Why Is Estimating Software Testing Time So Difficult?
Management loves to ask testers to estimate how long their efforts will take. We can know how long test cases take to run individually, and we can assume there will be some bugs that will require time to fix and to rerun tests. But outside these sureties, there’s much more we do not know that makes it difficult to predict a timeframe.
Here are nine factors that significantly influence our ability to estimate testing time.
1. Although bugs are almost a certainty, how long their fixes will take is less certain. Most organizations lack sufficient historical data to build estimates from. Without the data of experience, it’s difficult to create accurate estimates.
2. The next key factor is the test team itself. How large is the team? What is everyone’s level of skill and experience? Do they have a well-defined testing process that everyone understands and can select from? How much time can the team focus on testing tasks without interruption? And what are the team’s interaction skills? These characteristics are all vital to the team’s performance and, thus, the estimates for testing time, but we have few ways of measuring them.

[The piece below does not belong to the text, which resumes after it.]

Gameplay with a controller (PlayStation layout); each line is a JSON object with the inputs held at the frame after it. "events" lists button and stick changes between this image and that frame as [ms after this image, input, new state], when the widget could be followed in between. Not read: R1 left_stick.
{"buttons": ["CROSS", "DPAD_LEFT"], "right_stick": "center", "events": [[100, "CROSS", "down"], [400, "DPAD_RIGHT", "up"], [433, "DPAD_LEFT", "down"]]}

3. System size, complexity, and risk are more factors that influence the amount of testing that “should” be performed. And again, we have few effective ways of measuring these components.
4. How stable are requirements? We don’t “freeze the requirements” these days; in today’s agile world we welcome change, and with those changes to requirements will come changes in testing—and the estimates.
5. Another unknown is the defect density in the requirements, design, and code. Buggy requirements and design will result in buggy code. That factor has a substantial impact on the amount of time testing will require.
6. We also need to consider the developer “screw-up rate” when fixing defects. The general view is that about 5 percent of the “fixes” either will not fix the original problem or will break something else in the product, but you don't know the exact ratio.
7. The required thoroughness (coverage) of the testing plays a role, too. Is this a cribbage game app in which minor errors might be acceptable, or a drug infusion system where errors can be deadly? Does the system have zillions of paths that each require a unique test, or myriad combinations of data it must process correctly each time?
8. The availability and reuse of previous test assets and environments can significantly reduce the time required to test. Unfortunately, there are no generally accepted ways to measure that element.
9. Lastly, good test estimation is just plain hard work. Joel Spolsky’s evidence-based scheduling method has four steps: Break the planned testing tasks down into small chunks, track the actual elapsed time, simulate the future using Monte Carlo methods, and manage your project actively. He claims good success using this method, but who really wants to go to all that work? Not many organizations I know of.
Is it any wonder that test estimation is so difficult? So many important factors elude our measurement, and even if we knew them, it would require substantial effort to turn those metrics into a reasonable estimate. Perhaps we would be better off investing the time we would spend estimating into doing actual testing instead.